Karena itu, lanjutnya, peningkatan pendidikan dosen menjadi S-2 dan S-3 harus menjadi program pemerintah selanjutnya. Berikan beasiswa tidak hanya di kampus negeri, tetapi juga swasta. Ketua Umum Asosiasi Perguruan Tinggi Swasta Indonesia (APTISI) Edy Suandi Hamid menilai krisis dosen yang terjadi di Indonesia memang disebabkan pemetaan yang tidak dibuat dengan benar oleh pemerintah.
Semestinya harus ada pemetaan secara berkala untuk melihat posisi dosen sehingga sebelum ada dosen yang pensiun ada pula rencana pengisian dosen baru. Dia mengingatkan, pola menunggu dosen yang pensiun baru ada rekrutmen harus dihilangkan, sebab akan ada kekosongan dalam jenjang jabatan akademik. Mantan Rektor UII ini mengatakan, pengaderan dosen memang perlu dilakukan sejak awal. Rekrutmennya juga harus dilakukan secara rutin.

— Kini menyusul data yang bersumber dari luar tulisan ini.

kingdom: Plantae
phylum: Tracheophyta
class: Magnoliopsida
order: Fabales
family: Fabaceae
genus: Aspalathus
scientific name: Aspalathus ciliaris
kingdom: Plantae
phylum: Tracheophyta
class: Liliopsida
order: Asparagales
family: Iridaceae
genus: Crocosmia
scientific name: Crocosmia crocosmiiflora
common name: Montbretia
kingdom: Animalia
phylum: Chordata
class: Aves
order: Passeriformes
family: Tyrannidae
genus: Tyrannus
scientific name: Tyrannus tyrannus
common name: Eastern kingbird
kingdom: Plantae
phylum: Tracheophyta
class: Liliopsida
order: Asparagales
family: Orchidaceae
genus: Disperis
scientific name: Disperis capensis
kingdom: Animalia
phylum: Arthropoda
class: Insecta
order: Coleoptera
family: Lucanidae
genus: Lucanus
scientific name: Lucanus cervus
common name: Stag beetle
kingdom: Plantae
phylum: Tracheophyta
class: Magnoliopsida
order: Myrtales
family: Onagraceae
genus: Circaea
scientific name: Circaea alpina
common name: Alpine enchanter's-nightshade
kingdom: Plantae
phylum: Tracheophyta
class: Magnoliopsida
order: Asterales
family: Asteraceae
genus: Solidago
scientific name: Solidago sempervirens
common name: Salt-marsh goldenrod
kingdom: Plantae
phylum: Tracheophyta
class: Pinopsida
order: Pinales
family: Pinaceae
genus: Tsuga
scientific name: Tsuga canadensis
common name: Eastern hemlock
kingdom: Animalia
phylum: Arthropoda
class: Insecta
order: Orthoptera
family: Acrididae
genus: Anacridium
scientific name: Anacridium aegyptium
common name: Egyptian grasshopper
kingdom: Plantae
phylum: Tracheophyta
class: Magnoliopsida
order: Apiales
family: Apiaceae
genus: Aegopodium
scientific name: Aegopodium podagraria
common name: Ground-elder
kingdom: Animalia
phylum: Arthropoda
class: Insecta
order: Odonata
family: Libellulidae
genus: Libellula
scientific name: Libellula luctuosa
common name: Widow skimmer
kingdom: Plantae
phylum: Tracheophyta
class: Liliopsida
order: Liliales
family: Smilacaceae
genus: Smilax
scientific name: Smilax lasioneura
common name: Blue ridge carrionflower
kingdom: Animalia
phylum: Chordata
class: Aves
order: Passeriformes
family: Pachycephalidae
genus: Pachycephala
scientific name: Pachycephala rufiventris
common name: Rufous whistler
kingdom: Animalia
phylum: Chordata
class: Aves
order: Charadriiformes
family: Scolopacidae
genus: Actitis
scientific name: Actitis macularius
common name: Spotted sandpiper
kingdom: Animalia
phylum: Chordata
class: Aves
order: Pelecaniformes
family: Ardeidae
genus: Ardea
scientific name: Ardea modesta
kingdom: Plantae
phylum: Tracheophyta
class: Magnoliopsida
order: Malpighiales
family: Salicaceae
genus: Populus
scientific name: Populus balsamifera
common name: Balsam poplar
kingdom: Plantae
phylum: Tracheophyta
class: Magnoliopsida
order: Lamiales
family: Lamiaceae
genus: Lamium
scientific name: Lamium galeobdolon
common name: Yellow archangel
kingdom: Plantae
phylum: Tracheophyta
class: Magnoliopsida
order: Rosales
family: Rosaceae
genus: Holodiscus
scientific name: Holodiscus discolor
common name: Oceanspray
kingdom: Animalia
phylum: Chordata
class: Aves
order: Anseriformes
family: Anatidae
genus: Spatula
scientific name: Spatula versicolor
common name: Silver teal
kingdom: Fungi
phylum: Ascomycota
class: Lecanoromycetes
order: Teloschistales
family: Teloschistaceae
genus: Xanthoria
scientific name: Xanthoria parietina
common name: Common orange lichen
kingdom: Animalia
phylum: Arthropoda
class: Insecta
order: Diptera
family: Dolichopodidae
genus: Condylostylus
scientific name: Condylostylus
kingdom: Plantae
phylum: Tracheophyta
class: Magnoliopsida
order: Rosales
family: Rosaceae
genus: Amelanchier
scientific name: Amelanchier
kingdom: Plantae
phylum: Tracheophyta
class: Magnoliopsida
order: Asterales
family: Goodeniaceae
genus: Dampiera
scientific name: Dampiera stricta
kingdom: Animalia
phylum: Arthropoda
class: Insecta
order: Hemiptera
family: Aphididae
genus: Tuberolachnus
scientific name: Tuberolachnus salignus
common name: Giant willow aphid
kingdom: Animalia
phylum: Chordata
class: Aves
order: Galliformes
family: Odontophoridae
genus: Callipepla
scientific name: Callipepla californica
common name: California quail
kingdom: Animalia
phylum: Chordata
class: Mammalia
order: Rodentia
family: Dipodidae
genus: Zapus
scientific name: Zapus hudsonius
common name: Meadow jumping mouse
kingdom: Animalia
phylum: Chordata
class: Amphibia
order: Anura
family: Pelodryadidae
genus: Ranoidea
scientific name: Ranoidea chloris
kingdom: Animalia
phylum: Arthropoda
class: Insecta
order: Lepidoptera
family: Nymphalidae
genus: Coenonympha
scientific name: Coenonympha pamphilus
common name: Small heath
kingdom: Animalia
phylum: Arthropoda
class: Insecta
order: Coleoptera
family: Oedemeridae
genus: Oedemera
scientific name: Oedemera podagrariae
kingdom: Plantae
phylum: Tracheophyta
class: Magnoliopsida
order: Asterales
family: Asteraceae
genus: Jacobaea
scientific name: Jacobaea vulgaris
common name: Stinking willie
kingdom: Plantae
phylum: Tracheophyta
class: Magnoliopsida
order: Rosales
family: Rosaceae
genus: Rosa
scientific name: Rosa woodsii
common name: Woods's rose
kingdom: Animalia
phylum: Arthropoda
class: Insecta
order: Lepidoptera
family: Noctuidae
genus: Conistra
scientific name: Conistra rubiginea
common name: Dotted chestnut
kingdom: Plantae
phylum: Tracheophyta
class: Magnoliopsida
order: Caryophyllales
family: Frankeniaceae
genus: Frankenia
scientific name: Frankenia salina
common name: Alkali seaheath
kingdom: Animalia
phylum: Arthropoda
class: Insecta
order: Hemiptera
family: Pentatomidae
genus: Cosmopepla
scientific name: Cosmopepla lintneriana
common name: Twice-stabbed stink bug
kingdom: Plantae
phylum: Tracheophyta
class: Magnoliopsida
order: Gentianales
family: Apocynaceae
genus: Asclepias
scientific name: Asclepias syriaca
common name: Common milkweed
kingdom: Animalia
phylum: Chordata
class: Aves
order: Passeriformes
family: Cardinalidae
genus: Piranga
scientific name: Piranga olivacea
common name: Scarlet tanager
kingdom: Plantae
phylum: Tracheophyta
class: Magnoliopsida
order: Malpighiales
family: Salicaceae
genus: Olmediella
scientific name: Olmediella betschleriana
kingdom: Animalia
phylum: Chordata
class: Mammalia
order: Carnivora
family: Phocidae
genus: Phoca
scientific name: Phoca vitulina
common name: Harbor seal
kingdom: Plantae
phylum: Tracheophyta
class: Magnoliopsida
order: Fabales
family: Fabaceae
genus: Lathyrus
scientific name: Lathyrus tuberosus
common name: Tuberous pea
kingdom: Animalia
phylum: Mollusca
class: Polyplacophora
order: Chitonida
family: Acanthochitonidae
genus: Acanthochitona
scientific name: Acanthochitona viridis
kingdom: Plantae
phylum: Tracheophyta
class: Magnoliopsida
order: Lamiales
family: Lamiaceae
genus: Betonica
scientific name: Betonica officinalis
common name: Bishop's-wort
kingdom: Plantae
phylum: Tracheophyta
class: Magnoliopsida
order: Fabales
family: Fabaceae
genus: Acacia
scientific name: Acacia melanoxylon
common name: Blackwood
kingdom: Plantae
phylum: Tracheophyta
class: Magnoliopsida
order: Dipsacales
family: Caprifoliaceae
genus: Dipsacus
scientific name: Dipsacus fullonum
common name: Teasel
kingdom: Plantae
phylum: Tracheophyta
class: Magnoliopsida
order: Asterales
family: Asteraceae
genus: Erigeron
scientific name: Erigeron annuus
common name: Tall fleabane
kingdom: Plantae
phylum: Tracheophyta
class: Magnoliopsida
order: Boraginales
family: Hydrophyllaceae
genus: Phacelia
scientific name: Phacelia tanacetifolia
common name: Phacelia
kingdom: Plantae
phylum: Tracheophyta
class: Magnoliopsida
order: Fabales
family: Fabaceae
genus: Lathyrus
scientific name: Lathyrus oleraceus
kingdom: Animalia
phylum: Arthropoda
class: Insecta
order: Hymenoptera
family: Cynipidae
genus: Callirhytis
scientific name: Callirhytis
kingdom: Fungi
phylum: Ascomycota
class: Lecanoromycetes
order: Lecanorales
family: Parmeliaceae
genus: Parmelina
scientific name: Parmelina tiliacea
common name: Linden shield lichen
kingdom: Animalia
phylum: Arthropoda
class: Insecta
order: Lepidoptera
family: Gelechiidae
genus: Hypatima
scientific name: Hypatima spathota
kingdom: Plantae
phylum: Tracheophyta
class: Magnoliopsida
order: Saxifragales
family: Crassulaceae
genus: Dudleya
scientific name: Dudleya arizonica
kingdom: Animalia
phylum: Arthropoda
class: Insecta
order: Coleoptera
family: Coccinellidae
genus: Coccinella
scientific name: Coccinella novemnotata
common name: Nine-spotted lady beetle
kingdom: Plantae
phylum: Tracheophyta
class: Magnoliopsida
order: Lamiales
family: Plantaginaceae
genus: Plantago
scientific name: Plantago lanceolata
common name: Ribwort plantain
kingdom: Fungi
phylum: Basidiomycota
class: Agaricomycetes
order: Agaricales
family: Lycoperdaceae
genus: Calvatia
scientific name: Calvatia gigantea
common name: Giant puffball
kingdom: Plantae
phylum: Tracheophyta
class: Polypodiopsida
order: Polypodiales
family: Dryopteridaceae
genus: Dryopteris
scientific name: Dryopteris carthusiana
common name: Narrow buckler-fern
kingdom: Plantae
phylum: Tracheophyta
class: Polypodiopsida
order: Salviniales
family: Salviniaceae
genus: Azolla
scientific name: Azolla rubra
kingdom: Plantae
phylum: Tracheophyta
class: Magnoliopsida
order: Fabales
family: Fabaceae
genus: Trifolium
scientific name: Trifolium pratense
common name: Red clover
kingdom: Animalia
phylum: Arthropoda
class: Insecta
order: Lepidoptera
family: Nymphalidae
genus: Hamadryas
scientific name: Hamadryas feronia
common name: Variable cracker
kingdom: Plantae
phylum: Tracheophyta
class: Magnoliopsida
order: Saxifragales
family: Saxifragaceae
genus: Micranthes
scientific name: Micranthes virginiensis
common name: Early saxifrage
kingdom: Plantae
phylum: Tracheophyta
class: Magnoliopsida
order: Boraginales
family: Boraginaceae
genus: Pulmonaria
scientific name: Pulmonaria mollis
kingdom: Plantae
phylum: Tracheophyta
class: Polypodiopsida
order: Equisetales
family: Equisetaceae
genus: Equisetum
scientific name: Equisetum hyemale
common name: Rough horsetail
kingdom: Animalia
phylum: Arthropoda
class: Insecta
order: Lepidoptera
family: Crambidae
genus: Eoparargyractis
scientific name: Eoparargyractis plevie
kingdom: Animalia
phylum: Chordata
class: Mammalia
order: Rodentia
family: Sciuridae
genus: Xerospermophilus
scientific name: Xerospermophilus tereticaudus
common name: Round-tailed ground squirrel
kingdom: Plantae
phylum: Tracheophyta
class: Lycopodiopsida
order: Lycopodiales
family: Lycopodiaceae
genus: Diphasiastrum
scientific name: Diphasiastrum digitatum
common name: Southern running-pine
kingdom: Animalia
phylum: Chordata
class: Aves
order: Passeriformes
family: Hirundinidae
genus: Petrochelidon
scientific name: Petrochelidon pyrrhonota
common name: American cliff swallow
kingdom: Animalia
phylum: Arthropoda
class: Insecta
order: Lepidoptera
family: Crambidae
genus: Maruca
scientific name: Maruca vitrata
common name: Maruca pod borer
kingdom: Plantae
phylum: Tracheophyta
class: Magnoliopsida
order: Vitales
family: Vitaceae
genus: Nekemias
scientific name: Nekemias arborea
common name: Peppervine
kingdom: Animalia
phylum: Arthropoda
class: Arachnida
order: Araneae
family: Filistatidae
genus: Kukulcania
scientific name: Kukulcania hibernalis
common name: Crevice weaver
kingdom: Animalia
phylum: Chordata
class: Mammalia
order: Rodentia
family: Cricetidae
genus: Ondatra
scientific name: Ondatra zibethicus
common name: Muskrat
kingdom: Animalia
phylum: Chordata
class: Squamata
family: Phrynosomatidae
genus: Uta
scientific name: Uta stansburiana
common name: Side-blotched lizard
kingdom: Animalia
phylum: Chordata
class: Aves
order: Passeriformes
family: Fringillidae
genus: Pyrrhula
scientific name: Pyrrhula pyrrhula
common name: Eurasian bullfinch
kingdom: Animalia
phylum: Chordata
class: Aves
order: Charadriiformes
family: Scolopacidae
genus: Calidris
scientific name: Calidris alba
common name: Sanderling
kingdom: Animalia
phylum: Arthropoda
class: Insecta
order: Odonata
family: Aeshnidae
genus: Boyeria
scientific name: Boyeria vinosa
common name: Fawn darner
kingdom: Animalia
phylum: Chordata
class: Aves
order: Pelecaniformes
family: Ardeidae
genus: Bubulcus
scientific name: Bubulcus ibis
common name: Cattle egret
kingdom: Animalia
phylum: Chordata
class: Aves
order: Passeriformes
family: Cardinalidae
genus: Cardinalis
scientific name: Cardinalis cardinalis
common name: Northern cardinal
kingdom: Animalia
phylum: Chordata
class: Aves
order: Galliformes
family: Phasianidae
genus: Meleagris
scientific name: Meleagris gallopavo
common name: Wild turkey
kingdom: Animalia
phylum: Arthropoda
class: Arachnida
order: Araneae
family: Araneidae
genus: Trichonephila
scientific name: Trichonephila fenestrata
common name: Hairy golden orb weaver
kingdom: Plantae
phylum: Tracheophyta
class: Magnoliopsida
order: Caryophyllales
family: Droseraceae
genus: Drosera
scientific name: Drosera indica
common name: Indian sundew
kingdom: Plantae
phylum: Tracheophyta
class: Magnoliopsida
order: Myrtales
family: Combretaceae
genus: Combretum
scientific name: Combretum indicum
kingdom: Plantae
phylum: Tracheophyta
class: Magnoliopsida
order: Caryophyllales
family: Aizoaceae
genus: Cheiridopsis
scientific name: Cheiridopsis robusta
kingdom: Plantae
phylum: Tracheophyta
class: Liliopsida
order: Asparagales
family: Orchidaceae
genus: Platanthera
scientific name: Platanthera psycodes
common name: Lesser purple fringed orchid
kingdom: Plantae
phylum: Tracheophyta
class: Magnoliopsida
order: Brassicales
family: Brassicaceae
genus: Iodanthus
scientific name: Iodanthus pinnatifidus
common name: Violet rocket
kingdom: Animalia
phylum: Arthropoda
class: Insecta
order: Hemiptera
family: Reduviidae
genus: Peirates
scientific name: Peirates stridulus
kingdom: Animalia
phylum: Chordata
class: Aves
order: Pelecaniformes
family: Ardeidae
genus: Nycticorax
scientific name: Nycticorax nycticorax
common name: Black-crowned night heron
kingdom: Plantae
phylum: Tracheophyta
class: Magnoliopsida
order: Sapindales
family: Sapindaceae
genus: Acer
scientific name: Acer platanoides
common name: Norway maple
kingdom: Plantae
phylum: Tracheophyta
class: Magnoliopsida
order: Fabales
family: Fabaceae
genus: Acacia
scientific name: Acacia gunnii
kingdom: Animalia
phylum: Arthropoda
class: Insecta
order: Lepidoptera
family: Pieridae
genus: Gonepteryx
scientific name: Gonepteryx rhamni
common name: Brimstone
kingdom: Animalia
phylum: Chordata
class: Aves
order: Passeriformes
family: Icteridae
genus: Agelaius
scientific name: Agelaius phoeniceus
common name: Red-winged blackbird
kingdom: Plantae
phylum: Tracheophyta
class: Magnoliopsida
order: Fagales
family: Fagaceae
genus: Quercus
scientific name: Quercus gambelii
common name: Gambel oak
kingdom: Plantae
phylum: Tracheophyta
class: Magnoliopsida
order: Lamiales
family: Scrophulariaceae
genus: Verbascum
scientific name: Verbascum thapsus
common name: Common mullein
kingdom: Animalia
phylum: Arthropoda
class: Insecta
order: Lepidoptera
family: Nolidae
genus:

Sebab, jika ada dosen yang pensiun dengan gelar profesor, dosen penggantinya juga harus bergelar yang sama. “Jadi, jauh sebelum ada yang pensiun, level di bawahnya sudah disiapkan untuk mengisi jumlah dan jenjang kepangkatan yang kurang lebih sama. Jadi tidak terjadi krisis dosen dengan jenjang pangkat akademik tertentu,” ungkapnya. Berdasarkan data dari 160.000 dosen yang ada saat ini, 30%-nya merupakan lulusan S- 1.
Kemudian lulusan S-2 hanya separuhnya dan lulusan S-3 hanya 11% saja. Diberitakan sebelumnya, Direktur Pendidik dan Tenaga Kependidikan Ditjen Dikti Kemenristek Dikti Supriadi Rustad mengatakan, tidak ada kesinambungan dalam mencukupi jumlah dosen. Kondisi ini, menurutnya, sudah sangat mengkhawatirkan. Terungkap data bahwa dalam kurun waktu 2005-2015, perguruan tinggi di Tanah Air tidak banyak melakukan rekrutmen dosen baru.